Asked how he would encourage young boys who might be considering a career in dance, Esteban has a simple answer: “More than anything, (to say) that it’s possible.”

Like other artists, he is all too familiar with the skepticism some have upon finding out he is a dancer, that it is not just a hobby for him. “I think it’s so hard for some people to imagine that it’s possible to make a career of dance but also to be able to live a dignified life through the arts. It’s a profession, it’s a career, it’s a vocation. And so I think it’s important to tell people that it is a viable way of living.”

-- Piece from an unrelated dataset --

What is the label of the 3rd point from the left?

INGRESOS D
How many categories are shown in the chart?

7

Indeed, Esteban – among many others – is living proof that being an artist is a profession, regardless of where one comes from. “I started from my backyard with nothing (but) concrete floor, no ceiling, thin pieces of wood, makeshift barre… I don’t think it’s so much about the resources you have but it’s how you use them. Would you be able to make the most out of them and out of the time you have, the opportunities you have?

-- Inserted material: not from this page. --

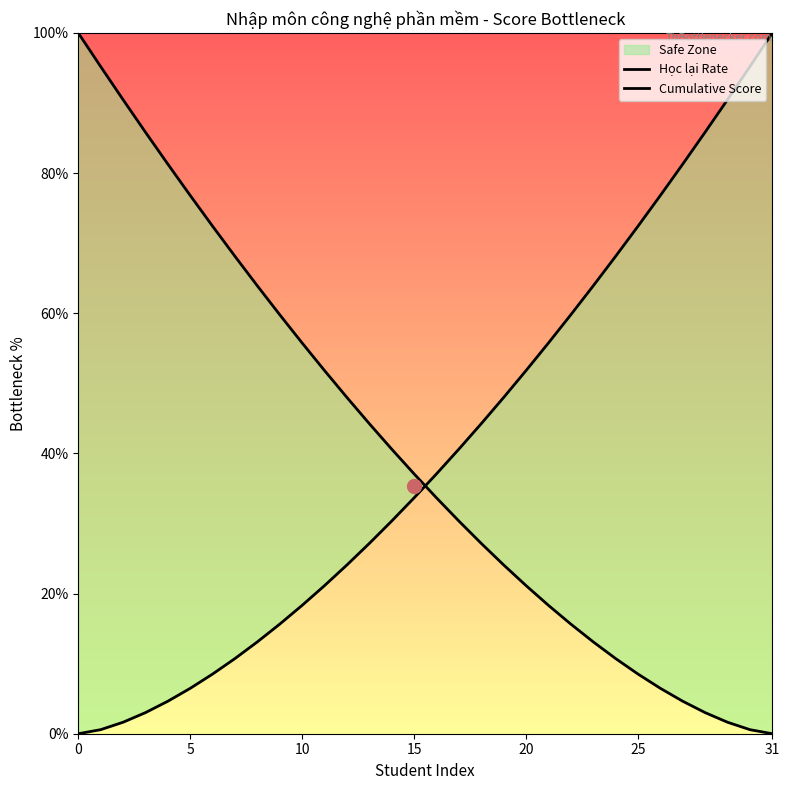

What are all the series names shown in the legend?

Học lại Rate, Cumulative Score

“For me, it’s also important to remind people of that. To really invest themselves into it – if dance is what they want to do. Because it does pay off in the long run. There is something special about something that takes time. Ballet and the arts, any kind of craft, takes time. Nothing happens immediately. It’s easy to be impatient with yourself, to believe that time is worth something. Not just in dance but life in general. Our time is limited so it’s important to really use it as best as possible.”

From one Basilio to another: Esteban shadows Ballet Manila co-artistic associate Gerardo Francisco Jr. as the latter shares nuances in the role.